## DOCUMENT PASSAGE
○ ○ ○ ○ ○
E.Coli Control through use of bacteriophage

  • Bacteriophage (54) is a non-pathogenic virus belonging to family with vast majority (about 96%) of known phages belongs to the Myoviridae, Podoviridae and Siphoviridae (55).
  • They are known as bacterial parasites because they lack the cell structure and enzyme systems necessary for food uptake, protein synthesis or construction of new particles, and as incomplete, organisms can only replicate in a live cell (56).
  • Positive results of the use of bacteriophages in fighting bacterial infections have contributed to the development of research on the potential use of viruses that destroy bacteria in treatment of diseases in both human and animals (57).
  • Their specificity and range of activity is determined by the presence of receptors located on the surface of bacterial cells, among which we can distinguish LPS fragments, fimbriae and other surface proteins (58).
  • No mortality was observed in chickens treated with 108 PFU of an E. coli bacteriophage mixture, another positive effect of the treatment was the absence of visible clinical symptoms (59).
  • Due to the specificity of bacteriophages for particular bacteria, manifested as the ability to infect only one species, serotype or strain and this mechanism of action does not cause destruction of the commensal intestinal microflora.
  • It should be cocktail of more than one phages (at-least 3-4) in sufficient concentration to get synergistic effect.


Bacteriophage has 2 life cycles


Here phage act like typical virus, it hijack its host cell and uses cell’s resources to make lots of new phages, thereby causing lysis of the cell and die subsequently.

In lytic phase the PHAGE will attach, enter inside the cell, copies DNA and synthesize protein, assembles new phages and cause lysis of the host cell and release of daughter phages capable of infecting other cells (60).


It allows a PHAGE to reproduce without killing its host.

Some phages can use the lytic life cycle but few phages can switch between the two cycles.
○ ○ ○ ○ ○
## WHAT YOU HAVE TO DO
Reproduce the full passage on controlling E. coli with bacteriophages word for word.
○ ○ ○ ○ ○
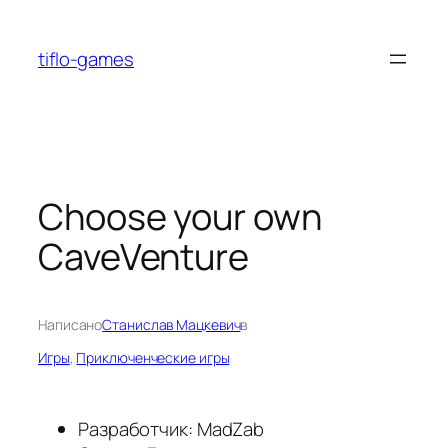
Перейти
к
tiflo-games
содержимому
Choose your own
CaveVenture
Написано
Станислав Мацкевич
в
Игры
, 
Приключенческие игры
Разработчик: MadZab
○ ○ ○ ○ ○
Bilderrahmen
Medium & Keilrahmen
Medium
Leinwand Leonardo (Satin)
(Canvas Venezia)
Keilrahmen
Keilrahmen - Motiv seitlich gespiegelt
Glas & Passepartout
○ ○ ○ ○ ○
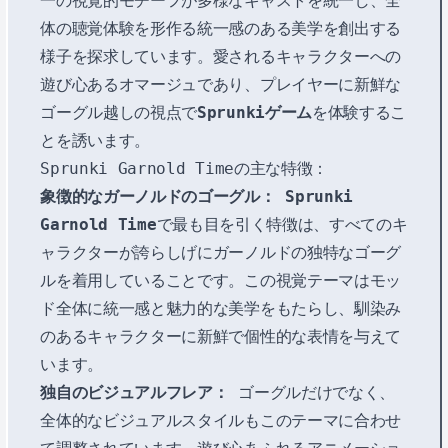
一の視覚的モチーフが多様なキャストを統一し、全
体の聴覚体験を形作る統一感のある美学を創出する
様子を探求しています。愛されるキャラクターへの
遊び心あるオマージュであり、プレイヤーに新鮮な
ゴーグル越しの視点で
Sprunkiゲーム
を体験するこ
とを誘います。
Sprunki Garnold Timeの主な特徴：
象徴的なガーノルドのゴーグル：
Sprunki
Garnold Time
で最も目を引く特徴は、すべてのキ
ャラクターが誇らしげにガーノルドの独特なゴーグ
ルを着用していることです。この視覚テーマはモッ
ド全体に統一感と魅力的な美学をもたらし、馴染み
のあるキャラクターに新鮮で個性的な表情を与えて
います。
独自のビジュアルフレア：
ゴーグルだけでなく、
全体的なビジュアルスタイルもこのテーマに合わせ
○ ○ ○ ○ ○
## WRITTEN REPLY
E.Coli Control through use of bacteriophage

  • Bacteriophage (54) is a non-pathogenic virus belonging to family with vast majority (about 96%) of known phages belongs to the Myoviridae, Podoviridae and Siphoviridae (55).
  • They are known as bacterial parasites because they lack the cell structure and enzyme systems necessary for food uptake, protein synthesis or construction of new particles, and as incomplete, organisms can only replicate in a live cell (56).
  • Positive results of the use of bacteriophages in fighting bacterial infections have contributed to the development of research on the potential use of viruses that destroy bacteria in treatment of diseases in both human and animals (57).
  • Their specificity and range of activity is determined by the presence of receptors located on the surface of bacterial cells, among which we can distinguish LPS fragments, fimbriae and other surface proteins (58).
  • No mortality was observed in chickens treated with 108 PFU of an E. coli bacteriophage mixture, another positive effect of the treatment was the absence of visible clinical symptoms (59).
  • Due to the specificity of bacteriophages for particular bacteria, manifested as the ability to infect only one species, serotype or strain and this mechanism of action does not cause destruction of the commensal intestinal microflora.
  • It should be cocktail of more than one phages (at-least 3-4) in sufficient concentration to get synergistic effect.


Bacteriophage has 2 life cycles


Here phage act like typical virus, it hijack its host cell and uses cell’s resources to make lots of new phages, thereby causing lysis of the cell and die subsequently.

In lytic phase the PHAGE will attach, enter inside the cell, copies DNA and synthesize protein, assembles new phages and cause lysis of the host cell and release of daughter phages capable of infecting other cells (60).


It allows a PHAGE to reproduce without killing its host.

Some phages can use the lytic life cycle but few phages can switch between the two cycles.